━━ Page text
# Civic Matters > Ask Anything About OKC >  Motorized Bicycles?

## ShelbyF

I have read that a motorized bicycle is the legal equivalent of a bicycle and thus requires no lisence or plates. Is this true?

----------


## Buffalo Bill

> I have read that a motorized bicycle is the legal equivalent of a bicycle and thus requires no lisence or plates. Is this true?


I believe so, at least when they are limited to 80 cc or 1000 watts or less.

OSCN Found Document:Bicycle, Electric-Assisted Bicycle, and Motorized Bicycle

----------


## ShelbyF

> I believe so, at least when they are limited to 80 cc or 1000 watts or less.
> 
> OSCN Found Document:Bicycle, Electric-Assisted Bicycle, and Motorized Bicycle


How are they able to tell the cc of an engine? I only ask ecause the engine i have is 212cc

----------


## Zuplar

It's probably going to be a guess by simply looking at it from distance. But most motors have it on the side stamped, or they could pull the VIN. Realistically if you weren't speeding, or acting a fool, they'd probably never know.

----------


## rezman

> How are they able to tell the cc of an engine? I only ask ecause the engine i have is 212cc



Often times, the CC's are stamped, or cast into the base of the cylinder head of small engines like  these.

----------


## LandRunOkie

There is a federally mandated speed limit of 20 mph for non-vehicular motorized bikes.  A 212 cc moped would be capable of much greater speeds and emissions would be significant.

----------


## ShelbyF

> There is a federally mandated speed limit of 20 mph for non-vehicular motorized bikes.  A 212 cc moped would be capable of much greater speeds and emissions would be significant.


Did not know about that limit...

----------


## Jersey Boss

> There is a federally mandated speed limit of 20 mph for non-vehicular motorized bikes.  A 212 cc moped would be capable of much greater speeds and emissions would be significant.


 Federal regulations only affect the manufacture and first sale of bikes, not where, when, how, who and under what other conditions (age limits, licenses, insurance, registration etc.) they can be operated. The federal law has no preemptive effect over state laws. The state laws regulate the actual use . The federal agency regulating is the CPSC.
━━━━
━━ Dataset entries
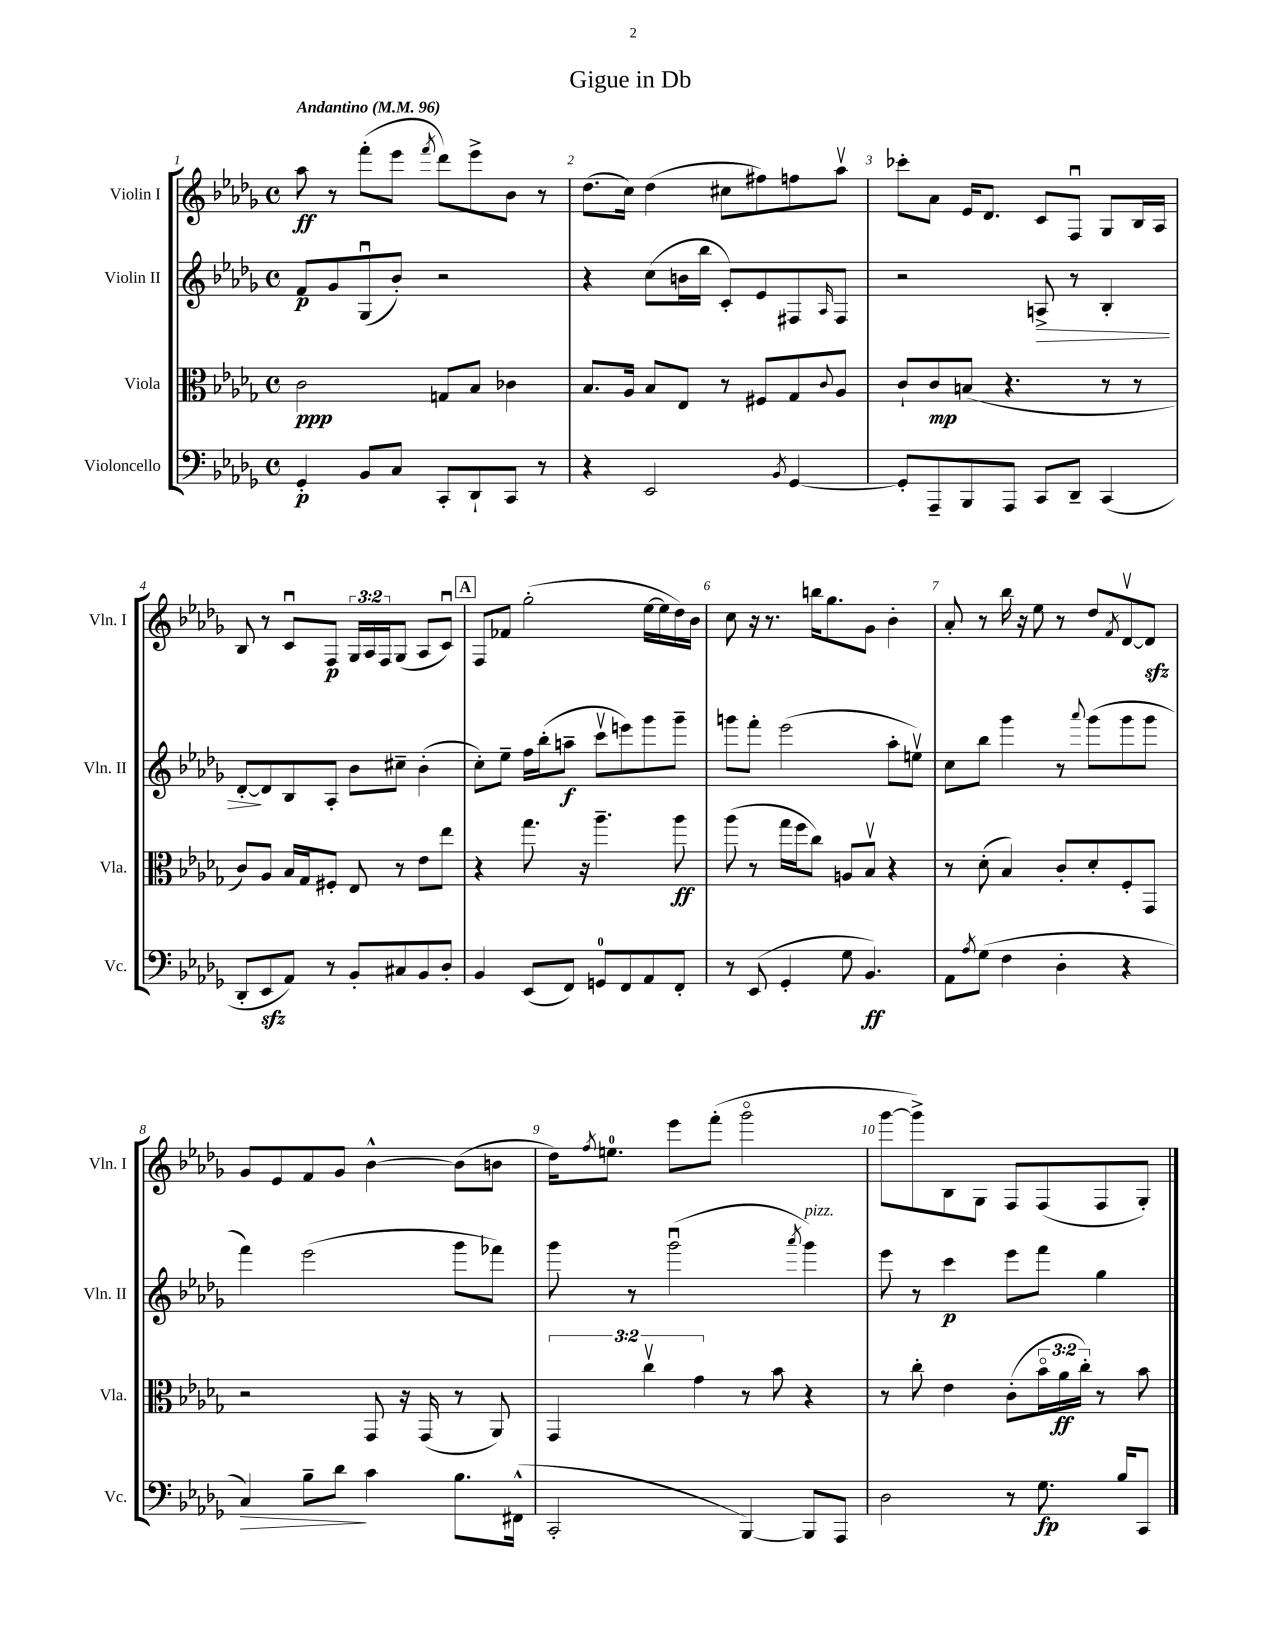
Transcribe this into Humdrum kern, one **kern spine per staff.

**kern	**kern	**kern	**kern
*staff4	*staff3	*staff2	*staff1
*clefF4	*clefC3	*clefG2	*clefG2
*k[b-e-a-d-g-]	*k[b-e-a-d-g-]	*k[b-e-a-d-g-]	*k[b-e-a-d-g-]
*M4/4	*M4/4	*M4/4	*M4/4
*met(c)	*met(c)	*met(c)	*met(c)
*MM96	*MM96	*MM96	*MM96
4GG-'	2c	8f	8aa-
.	.	8g-	8r
8BB-	.	(8G-u	(8fff'
8C	.	8b-')	8eee-
.	.	.	8qfff
8CC'	8G	2r	8ddd-)
8DD-`	8B-	.	8eee-^
8CC	4c-	.	8b-
8r	.	.	8r
=	=	=	=
4r	8.B-	4r	(8.dd-
.	16A-	.	16cc)
2EE-	8B-	(8cc	(4dd-
.	8E-	16b	.
.	.	16bb-	.
.	8r	8c')	8cc#
.	8F#	8e-	8ff#)
8qBB-	.	.	.
[4GG-	8G-	8F#	8ff
.	8qqc	16qqA-	.
.	8A-	8F#	8aa-v
=	=	=	=
8GG-']	8c`	2r	8ccc-'
8AAA-~	8c	.	8a-
8BBB-	(8B	.	16e-
.	.	.	8.d-
8AAA-	4.r	.	.
8CC	.	8A^	8c
8DD-~	.	8r	8Fu
(4CC	8r	4B-'	8G-
.	8r	.	16B-
.	.	.	16A-
=	=	=	=
8DD-'	8c)	[8d-'	8B-
8EE-	8A-	8d-]	8r
8AA-)	16B-	8B-	8cu
.	16G-	.	.
8r	8F#'	8A-'	8F
8BB-'	8E-	8b-	24G-
.	.	.	24A-
.	.	.	24F
8C#	8r	8cc#~	(8G-
8BB-	8e-	(4b-'	8A-
8D-'	8ee-	.	8cu)
=	=	=	=
4BB-	4r	8cc')	8F
.	.	8ee-~	8f-
(8EE-	8.gg-	16ff	(2gg-'
.	.	(16bb-'	.
8FF)	.	8aa~	.
.	16r	.	.
8GG	4.aa-~	8cccv	.
8FF	.	8eee)	.
8AA-	.	8ggg-	[16ee-
.	.	.	16ee-]
8FF'	8aa-	8ggg-~	16dd-)
.	.	.	16b-
=	=	=	=
8r	(8aa-	8ggg	8cc
(8EE-	8r	8fff'	16r
.	.	.	8.r
4GG-'	16gg-	(2eee-	.
.	16ff	.	.
.	8cc)	.	16bb
.	.	.	8.gg-
8G-	8A	.	.
4.BB-)	8B-v	.	8g-
.	4r	8aa-'	4b-'
.	.	8eev)	.
=	=	=	=
8AA-	8r	8cc	8a-'
8qA-	.	.	.
(8G-	(8d-'	8bb-	8r
4F	4B-)	4ggg-	16bb-
.	.	.	16r
.	.	.	8ee-
4D-'	8c'	8r	8r
.	.	8qqaaa-	.
.	8d-'	(8ggg-	8dd-
.	.	.	8qf
4r	8F'	8ggg-	[8d-v
.	8GG-	8ggg-	8d-]
=	=	=	=
4C)	2r	4fff)	8g-
.	.	.	8e-
8B-~	.	(2eee-	8f
8d-	.	.	8g-
4c	8GG-	.	[4b-^^
.	16r	.	.
.	(16GG-	.	.
8.B-	8r	8ggg-	(8b-]
.	8AA-)	8fff-)	8b
(16FF#^^	.	.	.
=	=	=	=
2CC'	6GG-	8ggg-	16dd-)
.	.	.	8qff
.	.	.	8.ee
.	.	8r	.
.	6ccv	.	.
.	.	(2ggg-u	8eee-
.	6g-	.	.
.	.	.	(8fff'
[4BBB-)	8r	.	2ggg-o
.	8b-	.	.
.	.	8qaaa-	.
8BBB-]	4r	4ggg-)	.
8AAA-	.	.	.
=	=	=	=
2D-	8r	8eee-	[8ggg-
.	8cc'	8r	8ggg-^])
.	4e-	4ccc	8B-
.	.	.	8G-
8r	(8c'	8eee-	8F
8.G-	24b-o	8fff	(8F
.	24a-	.	.
.	24cc')	.	.
.	8r	4gg-	8F
16B-	.	.	.
8CC	8b-	.	8G-')
==	==	==	==
*-	*-	*-	*-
━━━━
• Requirement 1:
In the motorized bicycle thread, which federal agency does Jersey Boss name as the regulator?
• Requirement 2:
Resume the motorized bicycle thread from the point where it stops.
The items play no part in what comes after this.

• Response 1:
The CPSC.

• Response 2:
----------


## ShelbyF

> Federal regulations only affect the manufacture and first sale of bikes, not where, when, how, who and under what other conditions (age limits, licenses, insurance, registration etc.) they can be operated. The federal law has no preemptive effect over state laws. The state laws regulate the actual use . The federal agency regulating is the CPSC.


So that means i go with Oklahoma's speed limit on bikes?

----------


## Jersey Boss

The Oklahoma speed limit on motorized bikes is 35. Of course you could modify this later after purchase with a bigger cog.  The following info was copies from WIKI:

In the United States, federal law governing ICE motorized bicycles is subject to interpretative rulings by the National Highway Traffic Safety Administration (NHTSA) at the U.S. Department of Transportation. Under current NHTSA rules, a "motor-driven cycle" (a definition that includes a two-wheel vehicle such as a bicycle with an add-on ICE engine of five brake horsepower or less[25]) and a speed capability of more than 20 miles per hour lacks both a Vehicle Identification Number (VIN) and standard onroad safety equipment such as mirrors, turn signal lamps, side marker lamps, and stop lamps, then the vehicle shall not be considered a "motor vehicle" as defined by DOT/NHTSA regulations, but instead is defined as an off-road vehicle (since the lack of a VIN and on-road equipment indicates that a vehicle was not manufactured primarily for use on public roads.)[25] Such off-road vehicles are considered to be neither motor vehicles nor motorcycles, as those terms are defined under federal law.[25] Under present-day NHTSA rules,* the final decision as to whether such federally defined off-road vehicles may be legally operated on public roads is determined by the laws of the state in which the vehicle is being operated.*State and local laws[edit] (I added the bold)

The legal status of an ICE motorized bicycle in the United States is presently determined by the laws of each state and/or local jurisdiction. Several states allow ICE motorbikes to be operated on roadways without registration, tax, or licensing in the same manner as bicycles, providing certain restrictions are observed.[26] Many state jurisdictions use limits on top speed and/or engine displacement to determine if ICE motorized bicycles require registration and licensingsometimes as mopeds, sometimes as motorcycles.[27] Some states prohibit the use of motorbikes on multi-use recreational paths or high-speed, limited access roadways, while others require additional safety equipment for operation on public roads, such as wearing a helmet.[28] Many U.S. cities and other local jurisdictions may impose additional restrictions upon ICE motorized bicycles when operated on public streets and roadways.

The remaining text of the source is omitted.